If musk self-insured there's nothing stopping Some Judge In New York from ordering 70 billion dollar payouts every time a Tesla is involved in a fender-bender.

You need to smear the money around for self defense, and pay off enough of the Party that they at least can't unify in looting you.

Yes this is a trivial problem to solve. We already have a massive auto insurance industry. Everything looks like self-driving cars will be safer than human drivers.

You either add it to the costs of the car as essentially pre-bought insurance for the purchaser (which should be cheaper than current policies) or work out some long-term payment plan on the buyer for yearly insurance (with some kind of termination in time after so many years etc).

Yes this is a trivial problem to solve. We already have a massive auto insurance industry. Everything looks like self-driving cars will be safer than human drivers.

The auto insurance industry works because there's a relatively low cap on liability per accident (after which they stop paying out and the driver is on the hook, but the driver is an individual who likely doesn't have much). Once the manufacturer is on the hook, that cap is irrelevant.

Commercial vehicle owners have such a high to nonexistent liability cap that there are entire sections of the insurance industry specializing in suing them, and somehow they manage.

Ok fair enough. Average human low liability but big corporate gets $30 million a life.

Though I guess solutions can be found when it’s necessary.

Liability also doesn't come into play until the suit is underway.

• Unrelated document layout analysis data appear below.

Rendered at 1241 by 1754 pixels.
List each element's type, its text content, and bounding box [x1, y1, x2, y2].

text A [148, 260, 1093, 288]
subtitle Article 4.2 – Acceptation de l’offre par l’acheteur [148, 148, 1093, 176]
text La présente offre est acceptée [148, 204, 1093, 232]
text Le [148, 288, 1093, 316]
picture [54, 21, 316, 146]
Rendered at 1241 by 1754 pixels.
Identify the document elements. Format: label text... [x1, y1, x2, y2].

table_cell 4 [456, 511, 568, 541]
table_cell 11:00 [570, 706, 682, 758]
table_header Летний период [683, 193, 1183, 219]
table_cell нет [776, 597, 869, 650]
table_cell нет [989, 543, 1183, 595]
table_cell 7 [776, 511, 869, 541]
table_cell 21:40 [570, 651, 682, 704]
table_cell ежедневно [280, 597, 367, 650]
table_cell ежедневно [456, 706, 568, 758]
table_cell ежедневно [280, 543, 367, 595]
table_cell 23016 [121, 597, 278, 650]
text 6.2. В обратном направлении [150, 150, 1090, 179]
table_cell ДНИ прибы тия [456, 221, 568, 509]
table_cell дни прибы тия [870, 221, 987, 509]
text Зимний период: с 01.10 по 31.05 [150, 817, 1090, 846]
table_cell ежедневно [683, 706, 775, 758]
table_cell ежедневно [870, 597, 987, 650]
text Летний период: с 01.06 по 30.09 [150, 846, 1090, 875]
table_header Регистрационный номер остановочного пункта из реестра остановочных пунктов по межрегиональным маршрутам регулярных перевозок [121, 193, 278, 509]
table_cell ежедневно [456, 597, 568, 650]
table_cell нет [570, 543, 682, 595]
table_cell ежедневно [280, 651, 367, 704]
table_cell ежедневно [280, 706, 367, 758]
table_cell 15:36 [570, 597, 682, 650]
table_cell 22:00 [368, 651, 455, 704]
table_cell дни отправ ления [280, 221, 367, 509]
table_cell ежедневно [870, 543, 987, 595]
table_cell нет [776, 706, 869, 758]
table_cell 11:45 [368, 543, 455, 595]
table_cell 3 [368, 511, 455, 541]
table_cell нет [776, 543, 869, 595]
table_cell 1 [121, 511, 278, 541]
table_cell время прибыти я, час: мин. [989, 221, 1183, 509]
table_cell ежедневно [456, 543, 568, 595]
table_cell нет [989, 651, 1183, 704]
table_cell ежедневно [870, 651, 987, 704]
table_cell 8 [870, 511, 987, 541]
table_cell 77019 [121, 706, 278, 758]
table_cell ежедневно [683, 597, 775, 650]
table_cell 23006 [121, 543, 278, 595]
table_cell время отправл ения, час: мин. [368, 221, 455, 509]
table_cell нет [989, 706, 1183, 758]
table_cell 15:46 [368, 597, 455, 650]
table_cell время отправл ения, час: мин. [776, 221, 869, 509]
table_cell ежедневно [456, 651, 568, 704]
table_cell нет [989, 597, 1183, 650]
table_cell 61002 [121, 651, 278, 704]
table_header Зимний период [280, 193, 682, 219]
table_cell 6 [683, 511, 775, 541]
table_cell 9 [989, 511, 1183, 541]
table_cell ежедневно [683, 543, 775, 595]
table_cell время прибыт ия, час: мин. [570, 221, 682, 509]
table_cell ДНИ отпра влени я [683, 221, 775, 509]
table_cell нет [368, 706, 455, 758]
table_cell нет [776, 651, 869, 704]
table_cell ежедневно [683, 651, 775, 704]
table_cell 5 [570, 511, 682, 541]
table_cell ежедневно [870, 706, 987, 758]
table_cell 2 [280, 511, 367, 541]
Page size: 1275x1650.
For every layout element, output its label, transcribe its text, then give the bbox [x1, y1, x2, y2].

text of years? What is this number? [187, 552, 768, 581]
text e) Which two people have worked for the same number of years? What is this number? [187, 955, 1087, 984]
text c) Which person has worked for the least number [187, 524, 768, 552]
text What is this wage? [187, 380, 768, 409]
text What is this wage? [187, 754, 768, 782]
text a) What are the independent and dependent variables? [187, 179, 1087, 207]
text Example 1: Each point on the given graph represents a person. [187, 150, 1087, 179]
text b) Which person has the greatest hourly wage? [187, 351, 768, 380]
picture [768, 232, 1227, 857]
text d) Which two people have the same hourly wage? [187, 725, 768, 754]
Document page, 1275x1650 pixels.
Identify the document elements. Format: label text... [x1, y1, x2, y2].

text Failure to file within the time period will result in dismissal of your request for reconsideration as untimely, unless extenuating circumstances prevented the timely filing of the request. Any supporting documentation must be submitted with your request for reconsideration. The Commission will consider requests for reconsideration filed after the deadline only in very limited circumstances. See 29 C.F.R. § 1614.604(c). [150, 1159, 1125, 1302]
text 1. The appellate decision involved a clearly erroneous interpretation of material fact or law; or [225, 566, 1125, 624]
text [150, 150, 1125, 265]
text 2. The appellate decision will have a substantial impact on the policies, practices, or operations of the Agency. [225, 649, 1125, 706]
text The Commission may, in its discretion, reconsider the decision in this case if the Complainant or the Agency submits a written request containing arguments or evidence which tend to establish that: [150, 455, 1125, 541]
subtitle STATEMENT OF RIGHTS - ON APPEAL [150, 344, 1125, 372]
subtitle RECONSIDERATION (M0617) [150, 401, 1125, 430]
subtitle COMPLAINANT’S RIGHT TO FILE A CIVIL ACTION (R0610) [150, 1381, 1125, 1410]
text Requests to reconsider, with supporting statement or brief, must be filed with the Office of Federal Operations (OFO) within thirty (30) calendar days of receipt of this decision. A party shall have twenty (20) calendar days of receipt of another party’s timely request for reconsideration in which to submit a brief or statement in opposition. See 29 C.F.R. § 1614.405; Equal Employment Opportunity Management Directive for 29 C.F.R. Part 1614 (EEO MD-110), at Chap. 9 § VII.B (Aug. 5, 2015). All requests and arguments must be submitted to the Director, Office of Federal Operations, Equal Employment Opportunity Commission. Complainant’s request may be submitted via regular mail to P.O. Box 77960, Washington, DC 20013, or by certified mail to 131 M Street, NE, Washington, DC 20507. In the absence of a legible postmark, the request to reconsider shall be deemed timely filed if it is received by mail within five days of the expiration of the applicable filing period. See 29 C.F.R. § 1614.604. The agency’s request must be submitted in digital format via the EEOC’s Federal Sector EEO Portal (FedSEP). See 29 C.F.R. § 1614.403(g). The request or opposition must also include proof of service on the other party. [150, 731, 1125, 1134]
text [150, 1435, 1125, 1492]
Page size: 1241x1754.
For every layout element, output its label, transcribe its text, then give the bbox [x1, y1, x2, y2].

It's trivially true that anyone can file suit for anything, but the plaintiff isn't going to recover any money unless they have evidence of causation and damages.

Also, my thought experiment notwithstanding, it's already totally possible to sue self-driving car manufacturers for causing accidents, yet these companies are not only in business but doing better than ever.

Evidence is a fuzzy thing. Toyota got mugged for millions because some old people stepped on the wrong peddle. Juries love people with dead relatives and they hate big corporations.

Liability also doesn't come into play until the suit is underway.

The expenses start immediately.

And yes, I predict that if actual self-driving cars become more common, either we will see limits on liability or the companies will be driven out of the market or out of business.